O Magnetismo e o Espiritismo. (Revista
Espírita - Março/1858)
"Quando apareceram os primeiros
fenômenos espíritas, algumas pessoas pensaram que essa descoberta (se se pode
aplicar-lhe esse nome) iria dar um golpe fatal no Magnetismo, e que ocorreria
com ele como com as invenções, das quais as mais aperfeiçoadas fazem esquecer a
precedente. Esse erro não tardou em se dissipar, e, prontamente, se reconheceu
o parentesco próximo dessas duas ciências. Todas as duas, com efeito, baseadas
sobre a existência e a manifestação da alma, longe de se combaterem, podem e
devem se prestar um mútuo apoio: elas se completam e se explicam uma pela
outra. Seus adeptos respectivos, todavia, diferem em alguns pontos: certos
magnetistas ( O magnetizador é aquele que pratica o magnetismo; magnetista se
diz de alguém que lhe adote os princípios. Pode-se ser magnetista sem ser
magnetizador; mas não se pode ser magnetizador sem ser magnetista.) não
admitem, ainda, a existência, ou pelo menos a manifestação dos Espíritos: crêem
poder tudo explicar pela única ação do fluido magnético, opinião que nos
limitamos a constatar, reservando-nos discuti-la mais tarde. Nós mesmos a
partilhamos no princípio; mas, como tantos outros, devemos nos render à
evidência dos fatos. Os adeptos do Espiritismo, ao contrário, são todos
partidários do magnetismo; todos admitem a sua ação e reconhecem nos fenômenos
sonambúlicos uma manifestação da alma. Essa oposição, de resto, se enfraquece
dia a dia, e é fácil prever que não está longe o tempo em que toda distinção
terá cessado.
Essa diferença de opinião não tem nada que deva surpreender. No início
de uma ciência, ainda tão nova, é muito simples que cada um, encarando a coisa
sob o seu ponto de vista, dela se tenha formado uma idéia diferente.
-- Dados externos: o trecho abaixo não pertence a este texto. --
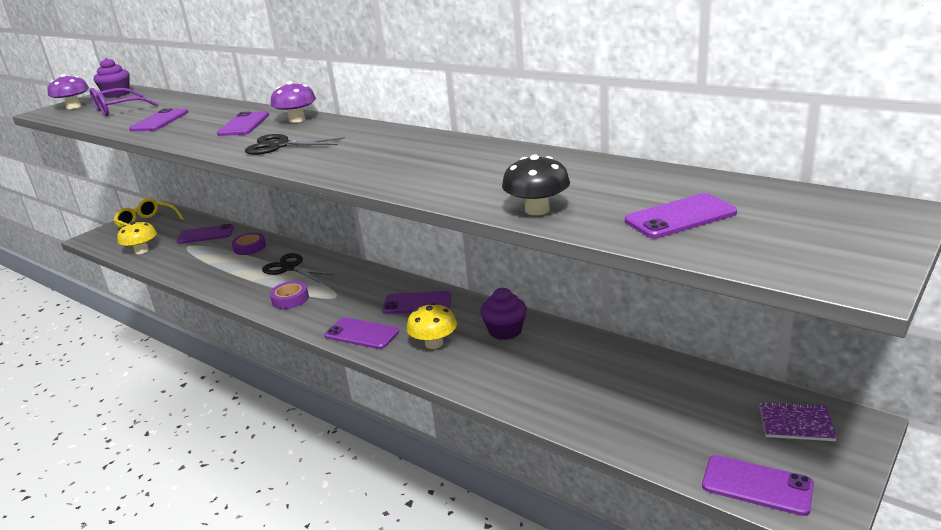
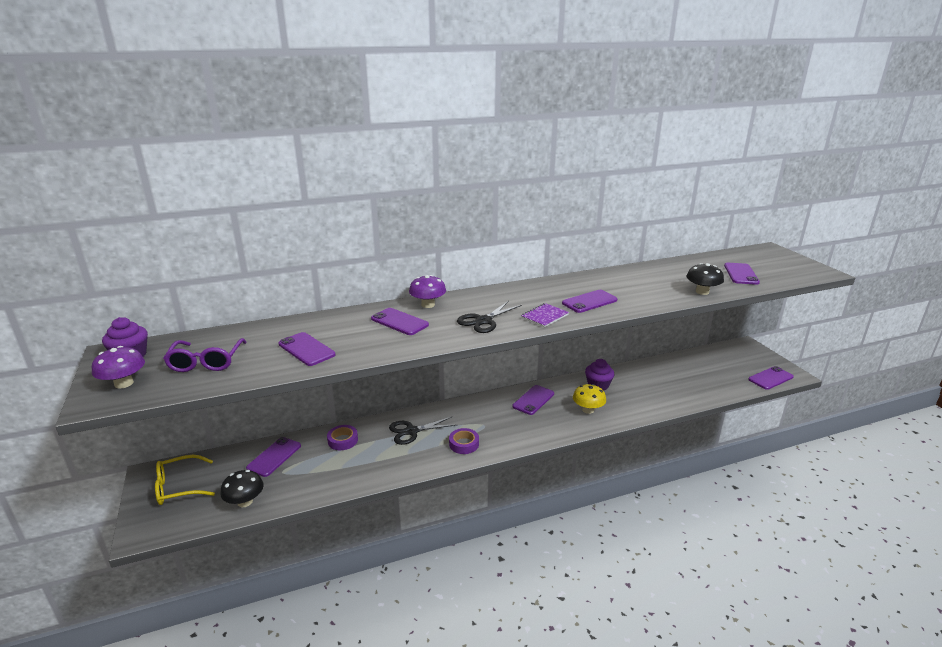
camera: 60 degrees left, 0 degrees up
(141, 251) = (245, 502): yellow mushroom -> black mushroom
(362, 334) = (549, 430): purple phone -> purple phone (589, 302)
(796, 423) = (737, 354): purple notebook -> purple notebook (544, 316)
As
ciências, as mais positivas, tiveram, e têm ainda, suas seitas que sustentam
com ardor teorias contrárias; os sábios ergueram escolas contra escolas,
bandeiras contra bandeiras, e, muito freqüentemente, pela sua dignidade, sua
polêmica, torna-se irritante e agressiva pelo amor-próprio melindrado, e
desviada dos limites de uma sábia discussão. Esperemos que os sectários do
Magnetismo e do Espiritismo, melhor inspirados, não dêem ao mundo o escândalo
de discussões muito pouco edificantes, e sempre fatais para a propagação da
verdade, de qualquer lado que esteja. Pode-se ter sua opinião, sustentá-la,
discuti-la; mas o meio de se esclarecer não é o de se dilacerar, procedimento
pouco digno de homens sérios, e que se torna ignóbil se o interesse pessoal
está em jogo.
O Magnetismo preparou
os caminhos do Espiritismo, e os rápidos progressos dessa última doutrina são,
incontestavelmente, devidos à vulgarização das idéias da primeira. Dos
fenômenos magnéticos, do sonambulismo e do êxtase, às manifestações espíritas,
não há senão um passo; sua conexão é tal que é, por assim dizer, impossível
falar de um sem falar do outro. Se devêssemos ficar fora da ciência magnética,
nosso quadro estaria incompleto, e se poderia nos comparar a um professor de
física que se abstivesse de falar da luz. Todavia, como o Magnetismo já tem
entre nós órgãos especiais, justamente autorizados, tornar-se-ia supérfluo cair
sobre um assunto tratado com a superioridade do talento e da experiência; dele
não falaremos, pois, senão acessoriamente, mas suficientemente para mostrar as
relações íntimas das duas ciências que, na realidade, não fazem senão uma.
Devíamos, aos nossos
leitores, essa profissão de fé, que terminamos rendendo uma justa homenagem aos
homens de convicção que, afrontando o ridículo, os sarcasmos e os dissabores,
estão corajosamente devotados à defesa de uma causa toda
humanitária. Qualquer que seja a opinião dos contemporâneos sobre a sua
conta pessoal, opinião que é sempre, mais ou menos, o reflexo de paixões vivas,
a posteridade lhes fará justiça; colocará o nome do barão Du Potet, diretor do
Jornal do Magnetismo, do senhor Millet, diretor da União Magnética, ao lado dos
seus ilustres predecessores, o marquês de Puységur e o sábio Deleuze. Graças
aos seus esforços perseverantes, o Magnetismo, tornado popular, colocou um pé
na ciência oficial, onde dele já se fala, em voz baixa. Essa palavra passou
para a linguagem usual; ela não espanta mais, e quando alguém se diz
magnetizador, não lhe riem mais ao nariz."